*** Data for analysis ***

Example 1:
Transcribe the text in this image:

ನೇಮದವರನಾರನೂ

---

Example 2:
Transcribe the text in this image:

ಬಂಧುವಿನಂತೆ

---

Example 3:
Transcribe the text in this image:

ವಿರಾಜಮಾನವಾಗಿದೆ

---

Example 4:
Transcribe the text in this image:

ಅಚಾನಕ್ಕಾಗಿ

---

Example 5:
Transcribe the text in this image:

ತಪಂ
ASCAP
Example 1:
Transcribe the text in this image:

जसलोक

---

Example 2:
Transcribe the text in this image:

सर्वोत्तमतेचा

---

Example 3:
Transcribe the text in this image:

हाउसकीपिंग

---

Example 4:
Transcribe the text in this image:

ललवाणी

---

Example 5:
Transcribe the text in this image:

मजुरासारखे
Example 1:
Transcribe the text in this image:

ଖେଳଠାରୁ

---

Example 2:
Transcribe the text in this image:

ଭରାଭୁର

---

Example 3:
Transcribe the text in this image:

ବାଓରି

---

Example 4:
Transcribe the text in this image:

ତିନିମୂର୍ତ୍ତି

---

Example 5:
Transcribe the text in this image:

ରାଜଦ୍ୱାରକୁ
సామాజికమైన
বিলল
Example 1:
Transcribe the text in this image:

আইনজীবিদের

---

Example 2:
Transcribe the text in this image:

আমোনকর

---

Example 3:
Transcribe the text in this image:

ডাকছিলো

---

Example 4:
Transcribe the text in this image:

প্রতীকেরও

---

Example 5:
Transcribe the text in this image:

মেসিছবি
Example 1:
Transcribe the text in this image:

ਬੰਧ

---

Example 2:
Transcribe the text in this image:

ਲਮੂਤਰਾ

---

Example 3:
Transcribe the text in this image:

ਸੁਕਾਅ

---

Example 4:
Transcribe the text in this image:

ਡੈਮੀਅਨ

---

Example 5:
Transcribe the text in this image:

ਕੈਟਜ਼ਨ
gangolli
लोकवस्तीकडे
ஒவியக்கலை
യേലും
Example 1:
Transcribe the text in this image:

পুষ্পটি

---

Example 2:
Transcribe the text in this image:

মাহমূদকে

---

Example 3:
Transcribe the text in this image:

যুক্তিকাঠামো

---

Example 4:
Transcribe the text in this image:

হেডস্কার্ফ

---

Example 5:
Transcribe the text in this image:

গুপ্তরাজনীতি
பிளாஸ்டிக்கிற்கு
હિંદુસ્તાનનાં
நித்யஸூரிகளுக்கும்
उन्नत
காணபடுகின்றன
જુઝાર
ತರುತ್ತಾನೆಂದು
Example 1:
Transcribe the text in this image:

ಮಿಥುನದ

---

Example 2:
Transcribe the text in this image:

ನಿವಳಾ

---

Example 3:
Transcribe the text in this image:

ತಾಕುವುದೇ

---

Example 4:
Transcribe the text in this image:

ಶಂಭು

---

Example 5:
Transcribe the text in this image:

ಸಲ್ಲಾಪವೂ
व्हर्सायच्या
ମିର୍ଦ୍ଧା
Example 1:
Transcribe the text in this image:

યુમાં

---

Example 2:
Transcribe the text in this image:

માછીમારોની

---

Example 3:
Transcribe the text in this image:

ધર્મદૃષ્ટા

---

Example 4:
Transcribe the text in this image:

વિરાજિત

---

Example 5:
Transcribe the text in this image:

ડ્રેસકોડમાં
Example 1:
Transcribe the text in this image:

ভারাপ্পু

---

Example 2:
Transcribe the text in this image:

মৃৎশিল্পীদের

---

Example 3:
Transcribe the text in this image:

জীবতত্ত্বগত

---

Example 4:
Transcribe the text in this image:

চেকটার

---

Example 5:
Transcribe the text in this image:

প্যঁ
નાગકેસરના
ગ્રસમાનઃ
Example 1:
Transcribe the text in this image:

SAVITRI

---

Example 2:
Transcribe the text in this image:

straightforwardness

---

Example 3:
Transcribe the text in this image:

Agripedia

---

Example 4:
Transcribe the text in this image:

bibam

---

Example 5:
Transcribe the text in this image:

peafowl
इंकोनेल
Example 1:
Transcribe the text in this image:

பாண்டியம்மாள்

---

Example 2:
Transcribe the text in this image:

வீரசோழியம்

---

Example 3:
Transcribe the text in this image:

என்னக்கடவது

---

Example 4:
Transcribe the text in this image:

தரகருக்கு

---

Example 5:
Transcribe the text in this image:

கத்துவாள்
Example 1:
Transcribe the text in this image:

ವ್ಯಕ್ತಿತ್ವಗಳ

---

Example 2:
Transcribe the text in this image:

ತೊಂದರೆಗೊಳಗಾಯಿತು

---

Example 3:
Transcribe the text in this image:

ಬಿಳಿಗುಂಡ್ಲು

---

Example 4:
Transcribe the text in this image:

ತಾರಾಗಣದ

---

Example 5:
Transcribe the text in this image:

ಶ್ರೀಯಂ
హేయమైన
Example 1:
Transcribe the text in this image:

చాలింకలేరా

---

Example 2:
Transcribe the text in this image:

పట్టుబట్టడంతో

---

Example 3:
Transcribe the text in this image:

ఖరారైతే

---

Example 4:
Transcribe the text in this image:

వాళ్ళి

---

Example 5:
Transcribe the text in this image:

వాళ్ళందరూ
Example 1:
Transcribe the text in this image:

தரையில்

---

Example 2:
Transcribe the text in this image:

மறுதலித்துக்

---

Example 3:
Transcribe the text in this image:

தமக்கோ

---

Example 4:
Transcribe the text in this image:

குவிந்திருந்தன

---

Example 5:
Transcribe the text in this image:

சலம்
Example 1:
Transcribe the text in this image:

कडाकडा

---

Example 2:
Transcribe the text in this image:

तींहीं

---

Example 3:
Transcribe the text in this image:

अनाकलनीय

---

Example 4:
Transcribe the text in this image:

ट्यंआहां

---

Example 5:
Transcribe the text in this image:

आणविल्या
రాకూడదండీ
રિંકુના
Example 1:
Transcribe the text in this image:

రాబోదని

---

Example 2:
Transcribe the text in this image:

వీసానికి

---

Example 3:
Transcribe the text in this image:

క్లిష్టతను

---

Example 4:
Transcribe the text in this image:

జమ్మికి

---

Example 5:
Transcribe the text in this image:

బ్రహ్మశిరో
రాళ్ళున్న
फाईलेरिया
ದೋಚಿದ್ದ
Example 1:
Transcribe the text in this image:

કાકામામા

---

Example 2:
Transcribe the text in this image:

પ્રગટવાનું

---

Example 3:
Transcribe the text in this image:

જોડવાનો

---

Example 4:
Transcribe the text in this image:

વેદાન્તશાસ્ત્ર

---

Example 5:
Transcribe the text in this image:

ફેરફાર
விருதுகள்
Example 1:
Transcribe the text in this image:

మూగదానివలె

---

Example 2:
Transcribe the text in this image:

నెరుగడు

***

[Exercise aim] Send back the whole listing, exactly as written.

[Exercise answer]
Example 1:
Transcribe the text in this image:

ನೇಮದವರನಾರನೂ

---

Example 2:
Transcribe the text in this image:

ಬಂಧುವಿನಂತೆ

---

Example 3:
Transcribe the text in this image:

ವಿರಾಜಮಾನವಾಗಿದೆ

---

Example 4:
Transcribe the text in this image:

ಅಚಾನಕ್ಕಾಗಿ

---

Example 5:
Transcribe the text in this image:

ತಪಂ
ASCAP
Example 1:
Transcribe the text in this image:

जसलोक

---

Example 2:
Transcribe the text in this image:

सर्वोत्तमतेचा

---

Example 3:
Transcribe the text in this image:

हाउसकीपिंग

---

Example 4:
Transcribe the text in this image:

ललवाणी

---

Example 5:
Transcribe the text in this image:

मजुरासारखे
Example 1:
Transcribe the text in this image:

ଖେଳଠାରୁ

---

Example 2:
Transcribe the text in this image:

ଭରାଭୁର

---

Example 3:
Transcribe the text in this image:

ବାଓରି

---

Example 4:
Transcribe the text in this image:

ତିନିମୂର୍ତ୍ତି

---

Example 5:
Transcribe the text in this image:

ରାଜଦ୍ୱାରକୁ
సామాజికమైన
বিলল
Example 1:
Transcribe the text in this image:

আইনজীবিদের

---

Example 2:
Transcribe the text in this image:

আমোনকর

---

Example 3:
Transcribe the text in this image:

ডাকছিলো

---

Example 4:
Transcribe the text in this image:

প্রতীকেরও

---

Example 5:
Transcribe the text in this image:

মেসিছবি
Example 1:
Transcribe the text in this image:

ਬੰਧ

---

Example 2:
Transcribe the text in this image:

ਲਮੂਤਰਾ

---

Example 3:
Transcribe the text in this image:

ਸੁਕਾਅ

---

Example 4:
Transcribe the text in this image:

ਡੈਮੀਅਨ

---

Example 5:
Transcribe the text in this image:

ਕੈਟਜ਼ਨ
gangolli
लोकवस्तीकडे
ஒவியக்கலை
യേലും
Example 1:
Transcribe the text in this image:

পুষ্পটি

---

Example 2:
Transcribe the text in this image:

মাহমূদকে

---

Example 3:
Transcribe the text in this image:

যুক্তিকাঠামো

---

Example 4:
Transcribe the text in this image:

হেডস্কার্ফ

---

Example 5:
Transcribe the text in this image:

গুপ্তরাজনীতি
பிளாஸ்டிக்கிற்கு
હિંદુસ્તાનનાં
நித்யஸூரிகளுக்கும்
उन्नत
காணபடுகின்றன
જુઝાર
ತರುತ್ತಾನೆಂದು
Example 1:
Transcribe the text in this image:

ಮಿಥುನದ

---

Example 2:
Transcribe the text in this image:

ನಿವಳಾ

---

Example 3:
Transcribe the text in this image:

ತಾಕುವುದೇ

---

Example 4:
Transcribe the text in this image:

ಶಂಭು

---

Example 5:
Transcribe the text in this image:

ಸಲ್ಲಾಪವೂ
व्हर्सायच्या
ମିର୍ଦ୍ଧା
Example 1:
Transcribe the text in this image:

યુમાં

---

Example 2:
Transcribe the text in this image:

માછીમારોની

---

Example 3:
Transcribe the text in this image:

ધર્મદૃષ્ટા

---

Example 4:
Transcribe the text in this image:

વિરાજિત

---

Example 5:
Transcribe the text in this image:

ડ્રેસકોડમાં
Example 1:
Transcribe the text in this image:

ভারাপ্পু

---

Example 2:
Transcribe the text in this image:

মৃৎশিল্পীদের

---

Example 3:
Transcribe the text in this image:

জীবতত্ত্বগত

---

Example 4:
Transcribe the text in this image:

চেকটার

---

Example 5:
Transcribe the text in this image:

প্যঁ
નાગકેસરના
ગ્રસમાનઃ
Example 1:
Transcribe the text in this image:

SAVITRI

---

Example 2:
Transcribe the text in this image:

straightforwardness

---

Example 3:
Transcribe the text in this image:

Agripedia

---

Example 4:
Transcribe the text in this image:

bibam

---

Example 5:
Transcribe the text in this image:

peafowl
इंकोनेल
Example 1:
Transcribe the text in this image:

பாண்டியம்மாள்

---

Example 2:
Transcribe the text in this image:

வீரசோழியம்

---

Example 3:
Transcribe the text in this image:

என்னக்கடவது

---

Example 4:
Transcribe the text in this image:

தரகருக்கு

---

Example 5:
Transcribe the text in this image:

கத்துவாள்
Example 1:
Transcribe the text in this image:

ವ್ಯಕ್ತಿತ್ವಗಳ

---

Example 2:
Transcribe the text in this image:

ತೊಂದರೆಗೊಳಗಾಯಿತು

---

Example 3:
Transcribe the text in this image:

ಬಿಳಿಗುಂಡ್ಲು

---

Example 4:
Transcribe the text in this image:

ತಾರಾಗಣದ

---

Example 5:
Transcribe the text in this image:

ಶ್ರೀಯಂ
హేయమైన
Example 1:
Transcribe the text in this image:

చాలింకలేరా

---

Example 2:
Transcribe the text in this image:

పట్టుబట్టడంతో

---

Example 3:
Transcribe the text in this image:

ఖరారైతే

---

Example 4:
Transcribe the text in this image:

వాళ్ళి

---

Example 5:
Transcribe the text in this image:

వాళ్ళందరూ
Example 1:
Transcribe the text in this image:

தரையில்

---

Example 2:
Transcribe the text in this image:

மறுதலித்துக்

---

Example 3:
Transcribe the text in this image:

தமக்கோ

---

Example 4:
Transcribe the text in this image:

குவிந்திருந்தன

---

Example 5:
Transcribe the text in this image:

சலம்
Example 1:
Transcribe the text in this image:

कडाकडा

---

Example 2:
Transcribe the text in this image:

तींहीं

---

Example 3:
Transcribe the text in this image:

अनाकलनीय

---

Example 4:
Transcribe the text in this image:

ट्यंआहां

---

Example 5:
Transcribe the text in this image:

आणविल्या
రాకూడదండీ
રિંકુના
Example 1:
Transcribe the text in this image:

రాబోదని

---

Example 2:
Transcribe the text in this image:

వీసానికి

---

Example 3:
Transcribe the text in this image:

క్లిష్టతను

---

Example 4:
Transcribe the text in this image:

జమ్మికి

---

Example 5:
Transcribe the text in this image:

బ్రహ్మశిరో
రాళ్ళున్న
फाईलेरिया
ದೋಚಿದ್ದ
Example 1:
Transcribe the text in this image:

કાકામામા

---

Example 2:
Transcribe the text in this image:

પ્રગટવાનું

---

Example 3:
Transcribe the text in this image:

જોડવાનો

---

Example 4:
Transcribe the text in this image:

વેદાન્તશાસ્ત્ર

---

Example 5:
Transcribe the text in this image:

ફેરફાર
விருதுகள்
Example 1:
Transcribe the text in this image:

మూగదానివలె

---

Example 2:
Transcribe the text in this image:

నెరుగడు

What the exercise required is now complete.